Eine typische Gefahrensituation entsteht beispielsweise, wenn sich ein Motorrad einem Auto auf einer mehrspurigen Straße von hinten nähert, in den toten Winkel gerät oder zum Überholen die Fahrspur wechselt. Erkennt das System eine drohende Gefahrensituation, warnt es den Motorrad- und den Pkw-Fahrer etwa mittels Warnton und Warnhinweis im Cockpit. Damit erhält jeder Fahrer wichtige Informationen, die aktiv helfen, Unfälle zu vermeiden.
Fahrzeuge tauschen Information in wenigen Millisekunden aus
Der Datenaustausch zwischen Motorrad und Auto erfolgt auf Basis des am WLAN angelehnten Standards pWLAN (ITS G5). Das ermöglicht kurze Übertragungszeiten von nur wenigen Millisekunden zwischen Sender und Empfänger. Jeder beteiligte Verkehrsteilnehmer ist so in der Lage, für das Verkehrsgeschehen wichtige Informationen zu generieren und zu senden.

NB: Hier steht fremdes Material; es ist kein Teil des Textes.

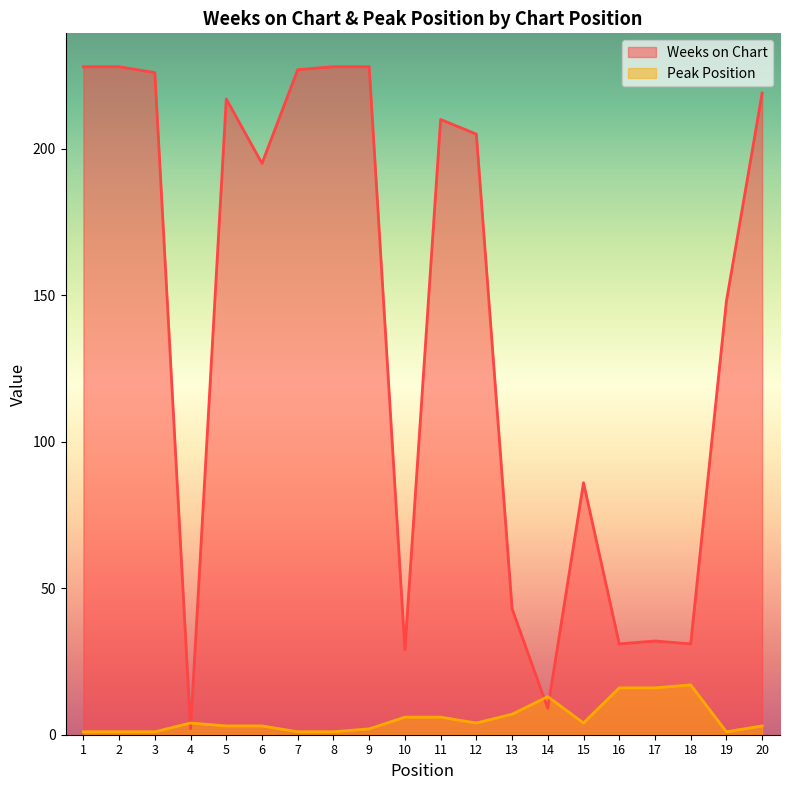

Reading left to right, transcribe all the data shown in this chart.

Weeks on Chart: 228	228	226	2	217	195	227	228	228	29	210	205	43	9	86	31	32	31	148	219
Peak Position: 1	1	1	4	3	3	1	1	2	6	6	4	7	13	4	16	16	17	1	3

Auch stehende Fahrzeuge senden Daten an die Umgebung aus. Damit weiter entfernte Motorräder und Autos zuverlässig die nötigen Informationen erhalten, setzt die Technologie auf das sogenannte Multi-hopping. Dabei werden die Informationen automatisch von Fahrzeug zu Fahrzeug weitergereicht. So sind in kritischen Situationen alle Beteiligten informiert und können entsprechend frühzeitig reagieren.